When I was in high school a lot of the literature for gay youth emphasized that gay kids were “ordinary” kids. That most of them didn’t swish or lisp or like musical theater. The problem was that if a kid did express themselves in that way (and I was literally swishing when I was five, although I later forced myself not to) they can be left feeling like they don’t even belong with the gays. I don’t know if that has changed much or not in the time since, although I will applaud Alex Sanchez’s Rainbow Boys young adult series for featuring a variety of kinds of gay kids.

Don’t even get me started on the way that the gay and lesbian movement and to a lesser extent the gay and lesbian community threw transgendered people under the bus during last year’s fight for federal anti-discrimination protection. I’ll get to that at some point in the future. When I can think about it without wanting to put my fist through my computer screen. Be prepared to wait.

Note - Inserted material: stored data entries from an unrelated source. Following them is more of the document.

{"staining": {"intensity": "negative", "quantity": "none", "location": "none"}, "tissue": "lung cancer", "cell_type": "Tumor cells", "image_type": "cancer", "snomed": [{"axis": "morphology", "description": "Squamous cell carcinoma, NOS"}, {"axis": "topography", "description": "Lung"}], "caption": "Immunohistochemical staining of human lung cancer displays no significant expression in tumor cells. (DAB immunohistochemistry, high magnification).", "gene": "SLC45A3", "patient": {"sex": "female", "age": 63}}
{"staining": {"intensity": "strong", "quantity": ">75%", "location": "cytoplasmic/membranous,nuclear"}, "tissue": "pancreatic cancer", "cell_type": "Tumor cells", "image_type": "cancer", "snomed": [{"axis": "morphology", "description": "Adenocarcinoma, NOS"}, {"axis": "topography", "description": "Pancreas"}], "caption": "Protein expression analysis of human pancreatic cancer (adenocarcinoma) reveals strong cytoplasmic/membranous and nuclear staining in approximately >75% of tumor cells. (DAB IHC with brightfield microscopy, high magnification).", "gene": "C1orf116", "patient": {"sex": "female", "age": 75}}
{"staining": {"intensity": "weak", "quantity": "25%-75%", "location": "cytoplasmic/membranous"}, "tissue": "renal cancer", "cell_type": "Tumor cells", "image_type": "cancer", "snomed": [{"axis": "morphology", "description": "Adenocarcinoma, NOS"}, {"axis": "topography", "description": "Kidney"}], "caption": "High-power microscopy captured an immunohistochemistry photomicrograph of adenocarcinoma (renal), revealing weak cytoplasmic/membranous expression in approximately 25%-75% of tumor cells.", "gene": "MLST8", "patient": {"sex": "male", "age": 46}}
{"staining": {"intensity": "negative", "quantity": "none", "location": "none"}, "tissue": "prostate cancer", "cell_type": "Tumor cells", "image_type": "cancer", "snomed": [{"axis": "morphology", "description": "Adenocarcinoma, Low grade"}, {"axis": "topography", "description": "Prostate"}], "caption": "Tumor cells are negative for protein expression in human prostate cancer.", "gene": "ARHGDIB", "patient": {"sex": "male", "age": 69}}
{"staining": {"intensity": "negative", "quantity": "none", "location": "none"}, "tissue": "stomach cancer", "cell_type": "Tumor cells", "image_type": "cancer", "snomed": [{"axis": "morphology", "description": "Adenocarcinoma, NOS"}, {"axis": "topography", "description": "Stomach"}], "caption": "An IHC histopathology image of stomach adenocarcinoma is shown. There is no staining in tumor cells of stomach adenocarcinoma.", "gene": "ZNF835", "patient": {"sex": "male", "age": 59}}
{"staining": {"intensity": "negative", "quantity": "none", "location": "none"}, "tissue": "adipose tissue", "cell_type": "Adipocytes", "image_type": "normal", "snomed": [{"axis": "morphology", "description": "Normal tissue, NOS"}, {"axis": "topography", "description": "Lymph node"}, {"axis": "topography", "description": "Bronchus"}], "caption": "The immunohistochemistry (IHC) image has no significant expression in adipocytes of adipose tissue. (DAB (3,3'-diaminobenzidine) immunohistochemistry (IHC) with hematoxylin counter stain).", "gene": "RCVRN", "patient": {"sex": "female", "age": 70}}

All of this said however, Prop 8 hurt. Leaving aside for a moment all the individuals wounded personally by it’s passing, Proposition 8 sends a terrible message. It says that the people of one of the most liberal states in the land don’t believe in equal rights for queers. Worst of all, it steals away hope from people all over. When push comes to shove, California is still perceived as one of the better places is this country to be gay. If California can overrule same-sex marriage why should anyone fight for the right to live their lives in a way that %51 of people might not like.

Same-sex marriage rights can never be my victory. But the passage of Prop. 8 and the other anti-gay ballot measures on Nov. 4th certainly felt like my defeat.